During the Great Recession and simultaneous foreclosure crisis, homeowners were regularly able to successfully raise a "produce the note" defense to fight their foreclosure. This kind of defense is based on the legal principle of "standing"—that is, the right to foreclose. In the "produce the note" defense, the homeowner demands that the foreclosing party produce the original promissory note, or prove in some other way that it is the note's rightful owner, to prove it has the legal right to enforce the debt by foreclosing.
While the "produce the note" defense is no longer particularly useful in most cases, your case might be the exception.
When you took out your loan, you likely signed a mortgage or deed of trust and a promissory note. Homebuyers sometimes think of the mortgage or deed of trust as the contract they signed with the bank to borrow money. But it's the promissory note that contains the promise to repay the amount borrowed.

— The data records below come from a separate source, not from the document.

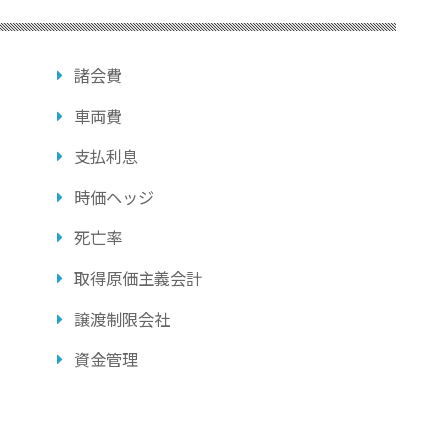
諸会費
車両費
支払利息
時価ヘッジ
死亡率
取得原価主義会計
譲渡制限会社
資金管理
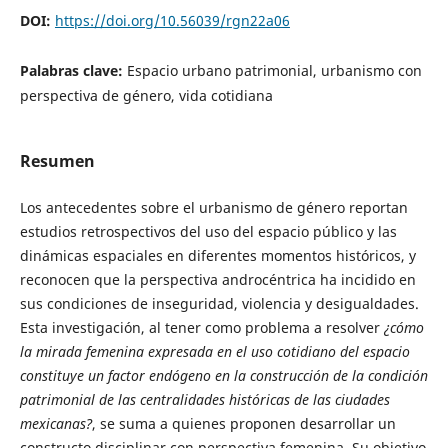
DOI:
https://doi.org/10.56039/rgn22a06
Palabras clave:
Espacio urbano patrimonial, urbanismo con
perspectiva de género, vida cotidiana
Resumen
Los antecedentes sobre el urbanismo de género reportan
estudios retrospectivos del uso del espacio público y las
dinámicas espaciales en diferentes momentos históricos, y
reconocen que la perspectiva androcéntrica ha incidido en
sus condiciones de inseguridad, violencia y desigualdades.
Esta investigación, al tener como problema a resolver
¿cómo
la mirada femenina expresada en el uso cotidiano del espacio
constituye un factor endógeno en la construcción de la condición
patrimonial de las centralidades históricas de las ciudades
mexicanas?
, se suma a quienes proponen desarrollar un
constructo disciplinar con perspectiva femenina. Su objetivo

When the loan is sold to a new owner, the promissory note is endorsed (signed over) to that entity. The note owner or its representative is the only party that has the legal right to collect the debt if the borrower doesn't make payments. In some cases, the note is endorsed in blank, which makes it a bearer instrument under Article 3 of the Uniform Commercial Code (UCC). So, any party that possesses the note has the legal authority to enforce it.
On the other hand, assignments transfer the mortgage or deed of trust and are typically recorded in the land records.
"Standing" in a general sense, is the right of a party to file a lawsuit in court. In a foreclosure, the issue of standing is complicated, and the law varies between states. In some courts, the foreclosing party must establish that it holds the note or is acting as the note holder's authorized representative to have standing to foreclose.
When it comes to assignments of mortgages (or assignments of deeds of trust), many courts follow the general rule that "the mortgage follows the note." So, if the foreclosing party has the right to enforce the note, a recorded assignment of the mortgage might not be needed. But other states require a valid assignment, or else the foreclosure can't go forward.
Attorneys representing homeowners used this defense to stop some foreclosures during the Great Recession and concurrent foreclosure crisis. The "produce the note" defense frequently worked because coming up with the original note was usually difficult. Often, the debt had been sold many times. Or perhaps the loan was bundled along with thousands of other loans into a mortgage-backed security. The new loan owner sometimes didn't get the proper paperwork to show it owned the note and mortgage. Even in situations when the original note was available, the endorsements typically weren't in order.
These days, however, banks and investors are more careful about addressing any paperwork gaps before initiating a foreclosure. Also, courts all over the country have heard many cases on this issue—again, called "standing"—and have decided against homeowners in multiple situations. Some courts allow a copy of the note or a lost note affidavit (see below) to suffice. It's now much more difficult to win your case based on a "produce the note" type of argument.
If the promissory note has been lost, destroyed, or is otherwise unavailable, the foreclosing party will frequently use a "lost note affidavit." A lost note affidavit is a sworn legal statement in which the bank states the note is lost or destroyed, or something similar, but that it is the true and rightful owner of the note and has the right to foreclose. Using this type of document often circumvents the problem of not having the original note.
Whether a lost note affidavit will be acceptable in any given foreclosure depends on the situation, jurisdiction, and court. In many cases, the court will find a lost note affidavit to be sufficient and allow the foreclosure to proceed. So, unfortunately, it's often an uphill battle for homeowners to use a "produce the note" defense.
If you have reason to believe that the party that's foreclosing on your home isn't the actual loan owner and doesn't have the right to foreclose, but you don't challenge it, the court won't examine this issue as part of a judicial foreclosure. The same goes for a nonjudicial foreclosure; the foreclosure will simply proceed.
How to raise a standing defense in a judicial foreclosure. In a judicial foreclosure, the bank files a lawsuit in state court. You'll receive a foreclosure complaint, petition, or similar document, along with a summons. In this type of foreclosure, you can raise the issue of standing as part of that lawsuit.
How to raise a standing defense in a nonjudicial foreclosure. With a nonjudicial foreclosure, the bank can foreclose without going to court. So, you'll need to file a lawsuit to bring up this issue.
You'll most likely need an attorney to help you review your ability to raise a defense based on standing and argue it in court if you decide to go this route. These days, you will most likely be setting yourself up for frustration if you just demand that the foreclosing party "produce the note."
Also, any given foreclosure or legal situation has many potential claims and defenses. You might be missing other legal claims that you could bring as a defense to the foreclosure action if you decide to proceed without an attorney's assistance. Consider talking to local counsel or a legal aid organization to explore all possible defenses that could be available in your particular situation.